I have one of those smart power strips in my office. Desktop is plugged into the sensing outlet with 2 monitors, laser printer and a couple other things on the switched outlets so when the computer goes to sleep everything else turns off.
I’m wondering if I should leave it like this.
Will Sense detect everything as one device or individual devices?
Would it be better not to use it before anything has been identified?
At some point I may swap out one of the devices plugged into it or components in the PC itself and would hate to have to go through the identify period all over again if it detects everything as one device or screw with the individual detection having everything turn on and off at mostly the same time.

The only one of these types of desktop devices (computer, printer, router, monitor, network drives) that Sense has been able to natively detect for me, is the laser printer, because of the heating element. Most electronics have power supplies that “hide” the kind of immediate on and off signatures that Sense looks for. So I think you will have another detection issues in addition to the smart power strip. I have plugged the power trips for our 3 “workstation” areas in our house into HS110s (today I would use KP115s) to get the best accounting for desktop devices.

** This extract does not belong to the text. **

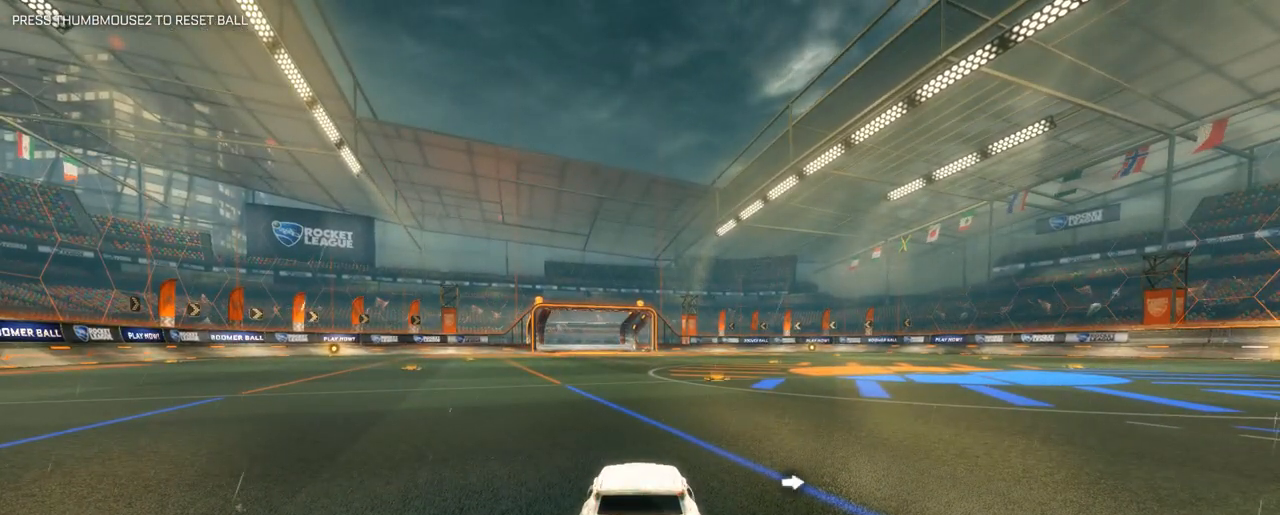
{"keys": ["a", "e"], "mouse": [], "mouse_move": "still", "events": []}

I’d also given up on Sense finding much of anything in my office, and am using a powerstrip plugged into an HS110. That’s very accurate (does combine the dozen devices in my office) and is rarely more than a watt or two different than my calibrated Kill-a-Watt. The total office is under 100 watts, except when either of the laser printers are running. At my 18 cents per KWH, that means the office is costing me a little over 40 cents per day, tiny compared to the big consumers (all 240v) that Sense also hasn’t been able to detect and for which there isn’t an HS110 equivalent solution.

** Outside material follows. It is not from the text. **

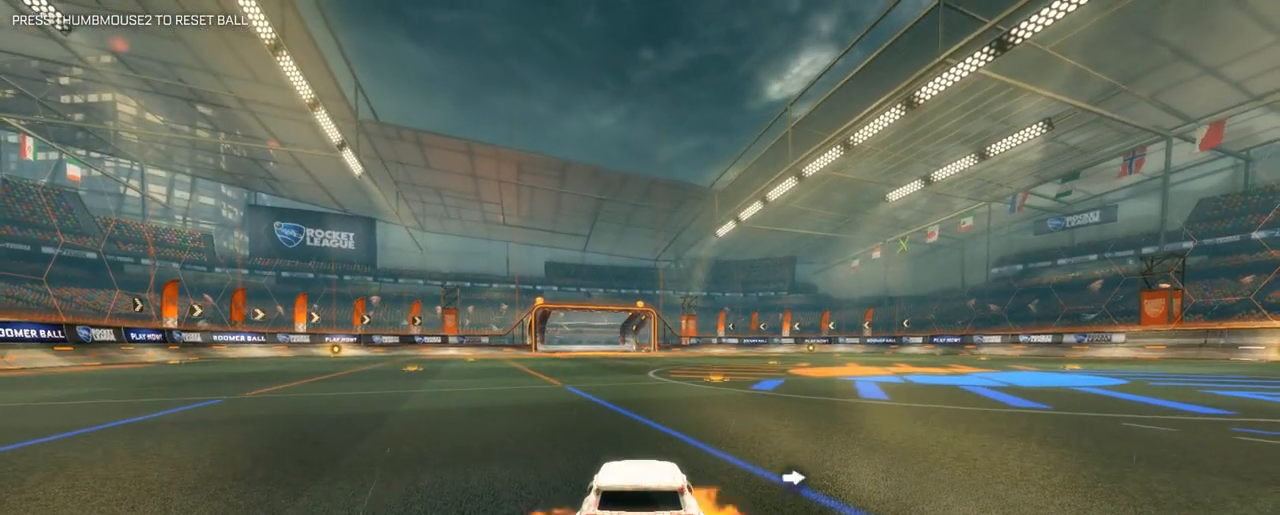
{"keys": ["a", "e", "space"], "mouse": [], "mouse_move": "still", "events": [[33, "space", "down"]]}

Sure wish Sense (or a suitable partner) would address the 240v line detection issue, perhaps with a TP-Link like connection to Sense.

Hey @andy,
Finished my experiment using a second Sense for 2 x 240V monitoring. I’m guessing I could monitor a third unbalanced 240V circuit if I got tricky.

Wasn’t expecting Sense to detect everything, but in case it did. Not going to spend a (seemingly) fortune on a Kasa to monitor it as when things need to be on they are on. No real way to save too much power there. I don’t see it paying for itself.

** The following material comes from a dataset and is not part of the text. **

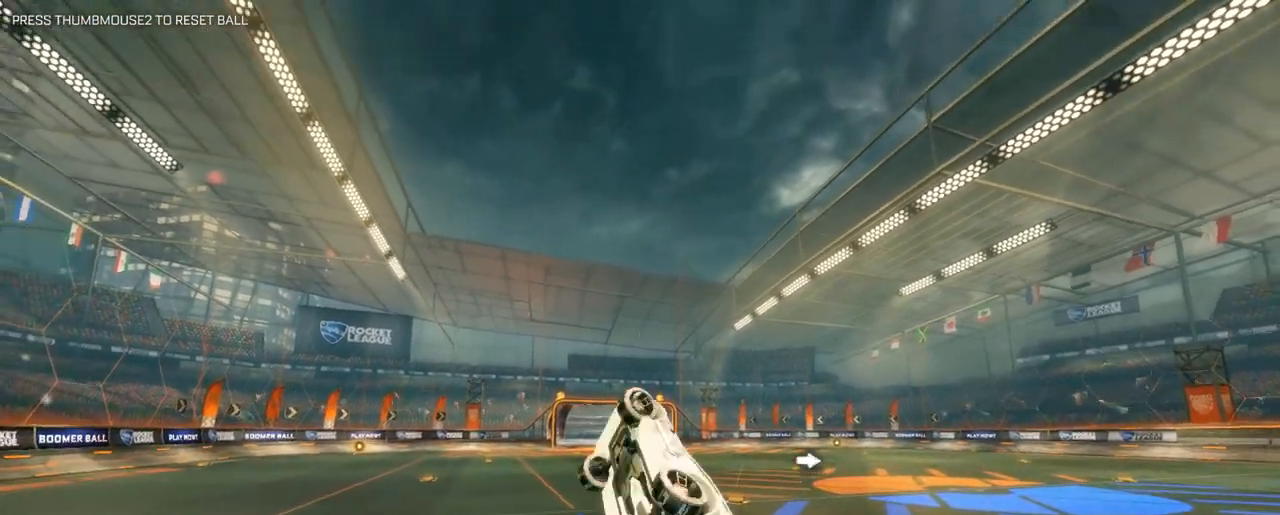
{"keys": ["a", "e", "space"], "mouse": [], "mouse_move": "still", "events": []}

Sense did detect a “coffee maker” over a week ago, I knew it wasn’t a coffee maker as Sense had already detected my actual coffee maker. Community names said 100% coffee maker.
I just had to print out a few pages and Coffee Maker (guess) came on and off a few times. Turns out it was the printer. It went “off” between each sheet.
It’s a Brother-L2700DW

Well now I can understand why Sense thinks my printer was a coffee maker. We also have a Keurig B70 that we keep on a smart outlet as it only gets used 1-2x per week and I know they eat a lot on standby.
This is the Keurig this morning, thinking it was the printer.

If you can’t already, you’ll soon be able to see the similarities in waveforms between heating elements (Keurig and the printer) and motors.